Chance the Rapper
About Chance the Rapper
Back when music still mostly travelled by CD, Chancelor Bennett would get in trouble with his dad for handing out his mixtapes for free. You’ve gotta understand, his dad said, we worked for that money to buy those CDs. Now you’re giving them away. But the free thing wasn’t just about getting out there, Chance the Rapper explained to Apple Music in 2016. “It was kind of to throw out a beacon to let everybody see what could come of a free artist. I wanted people to associate those words—to see an independent artist’s independence.”
Bennett wasn’t the only artist figuring out how to ride the waves of the new musical economy, of course, but few have met the project with so much energy. Mixtapes, albums, whatever: The impression one gets of Chance isn’t just of a musician but a mission, a young man of faith documenting his passage into adulthood through a bright mix of hip-hop, gospel and jazz, mixing exuberant spirituality with a grounded realness that makes him easy to cheer on.

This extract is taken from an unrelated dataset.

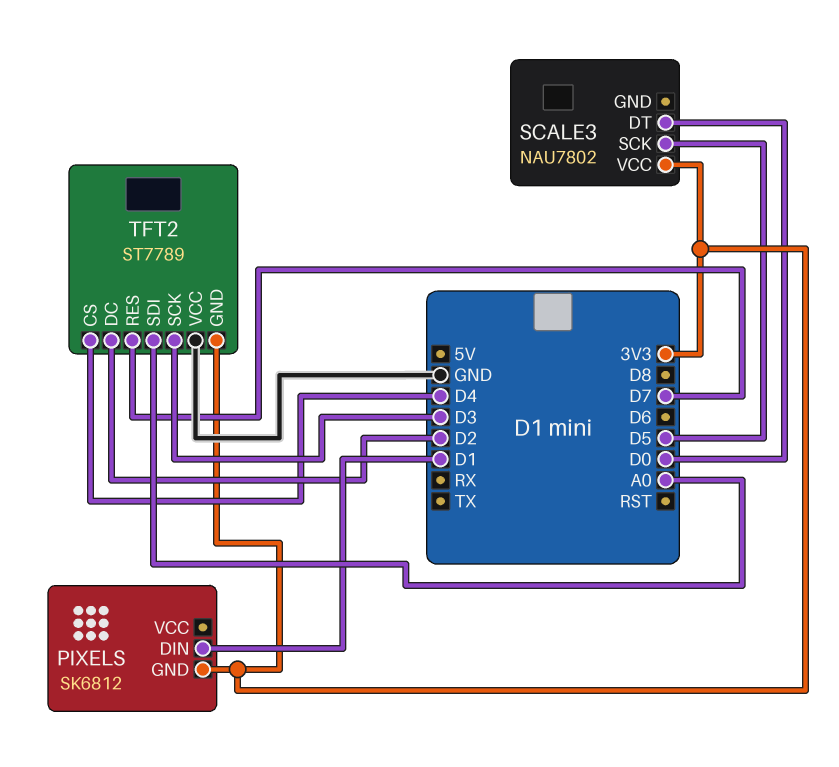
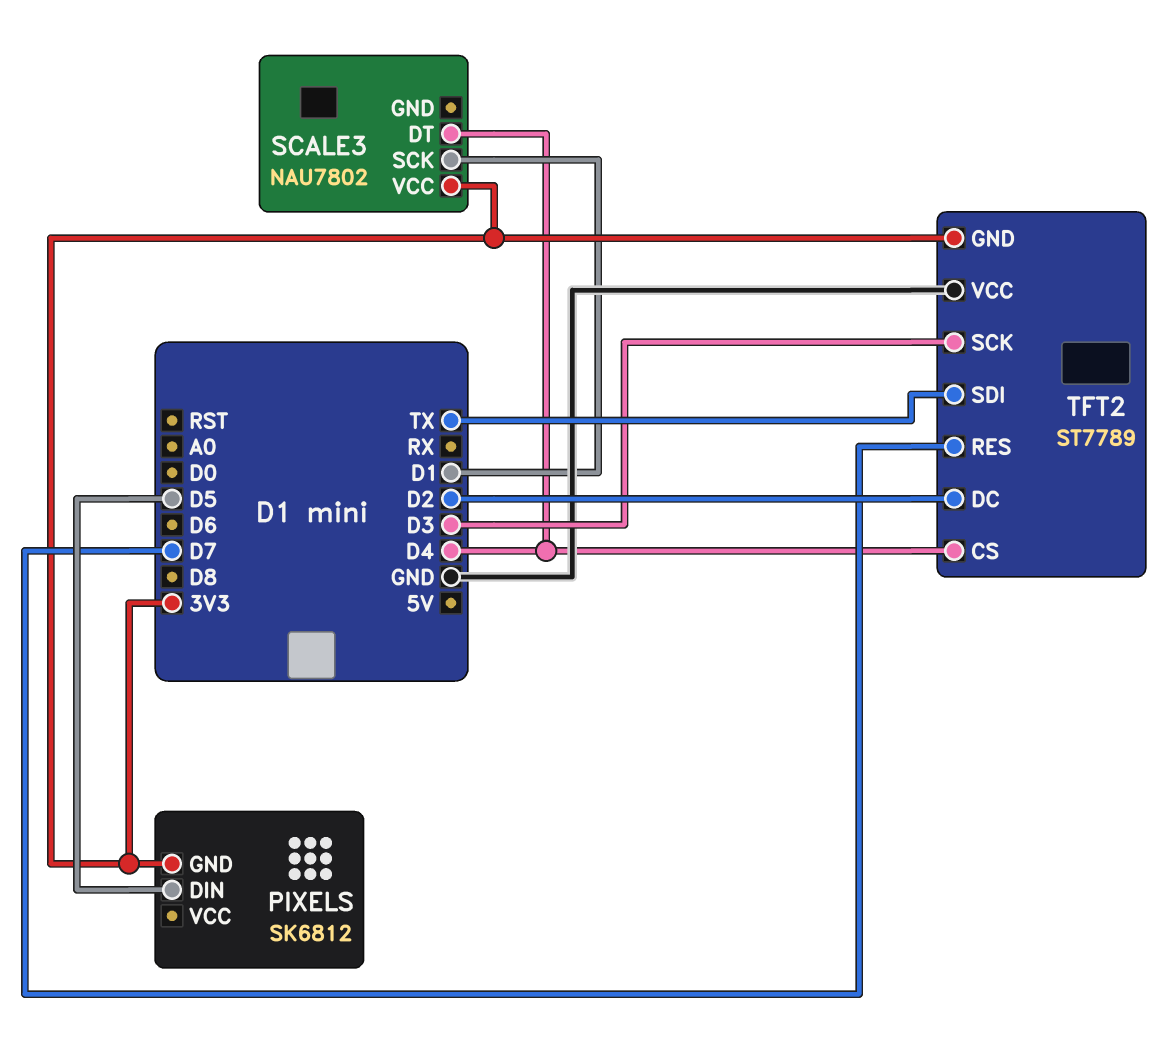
PIXELS pin DIN: D1 -> D5
SCALE3 pin DT: D0 -> D4
SCALE3 pin SCK: D5 -> D1
TFT2 pin SDI: A0 -> TX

Born in April 1993, Bennett grew up on the South Side of Chicago. His father was an aide to Barack Obama, while his mother worked for the Illinois Attorney General—a civic-mindedness Bennett carried into his own community and philanthropic work. His first mixtape, 10 Day, was recorded during a 10-day suspension from prep school for marijuana possession; his second, Acid Rap, dealt in part with postgrad self-exploration through LSD, conceits handled with a good-natured earnestness that made Bennett instantly relatable. After a star turn on Kanye West’s 2016 album The Life of Pablo, Bennett released Coloring Book, which went on to become the first streaming-only album to reach the Billboard 200 and, subsequently, to win a Grammy. (“He said let’s do a good-ass job with Chance three/I hear you gotta sell it to snatch the Grammy,” Bennett rapped on Pablo’s “Ultralight Beam”. “Let's make it so free and the bars so hard that there ain’t one gosh-darn part you can’t tweet.”)
Chance's first studio album, The Big Day, came out in mid-2019. His activism has included the co-creation of a non-profit designed to create programs for Chicago youth, participating in campaigns to combat the city’s gun violence and speaking out in general in advocacy of government intervention and support in the lives of young black men. In early 2017, he donated $1,000,000 to Chicago Public Schools; later the same year, he donated another $2.2 million through non-profit fundraising. In between, he got a public thanks at the city’s annual Bud Billiken Parade from Barack Obama, a fan.